'''

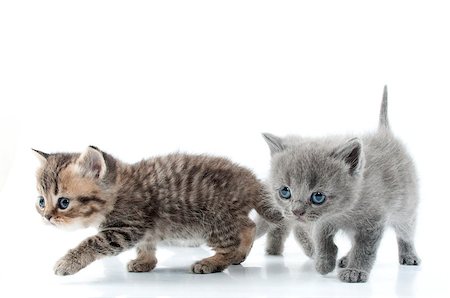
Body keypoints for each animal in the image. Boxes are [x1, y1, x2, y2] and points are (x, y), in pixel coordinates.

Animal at [33, 148, 284, 274]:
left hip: (215, 220)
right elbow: (146, 244)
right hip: (229, 216)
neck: (118, 189)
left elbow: (93, 242)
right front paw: (145, 261)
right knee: (249, 225)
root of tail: (251, 180)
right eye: (41, 201)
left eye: (63, 202)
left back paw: (214, 262)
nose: (47, 217)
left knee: (230, 243)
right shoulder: (144, 229)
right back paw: (240, 253)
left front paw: (67, 263)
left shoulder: (127, 227)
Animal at [258, 86, 420, 284]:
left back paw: (408, 255)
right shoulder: (321, 222)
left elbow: (364, 248)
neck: (343, 212)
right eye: (285, 192)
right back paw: (344, 258)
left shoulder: (373, 223)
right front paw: (324, 262)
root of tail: (384, 133)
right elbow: (323, 239)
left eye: (318, 196)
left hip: (406, 208)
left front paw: (355, 271)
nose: (296, 212)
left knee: (406, 233)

'''

◆ INSTRUCTIONS TO FOLLOW ◆
Output nothing but the lines from the one containing "right front paw: (324, 262)" through the last line of the data, exactly as they stand.

◆ SOLUTION ◆
right front paw: (324, 262)
root of tail: (384, 133)
right elbow: (323, 239)
left eye: (318, 196)
left hip: (406, 208)
left front paw: (355, 271)
nose: (296, 212)
left knee: (406, 233)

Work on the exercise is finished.